**TASK:** All lines from the one with "q0- &6&5&1&5&5 \\ \hline" through the last are to be given again exactly as they stand in the data below, and only those.

Top of DATA FOR REVIEW

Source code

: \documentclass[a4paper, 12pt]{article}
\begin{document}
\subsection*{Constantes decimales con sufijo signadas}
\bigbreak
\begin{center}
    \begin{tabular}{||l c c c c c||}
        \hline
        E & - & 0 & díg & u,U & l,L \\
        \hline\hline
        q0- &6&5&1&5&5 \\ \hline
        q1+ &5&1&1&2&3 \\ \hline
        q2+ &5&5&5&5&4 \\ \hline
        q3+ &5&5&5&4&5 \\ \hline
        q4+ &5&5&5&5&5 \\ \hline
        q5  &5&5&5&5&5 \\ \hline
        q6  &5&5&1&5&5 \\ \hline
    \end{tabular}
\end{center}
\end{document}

Bottom of DATA FOR REVIEW

**RESPONSE BELOW:**
        q0- &6&5&1&5&5 \\ \hline
        q1+ &5&1&1&2&3 \\ \hline
        q2+ &5&5&5&5&4 \\ \hline
        q3+ &5&5&5&4&5 \\ \hline
        q4+ &5&5&5&5&5 \\ \hline
        q5  &5&5&5&5&5 \\ \hline
        q6  &5&5&1&5&5 \\ \hline
    \end{tabular}
\end{center}
\end{document}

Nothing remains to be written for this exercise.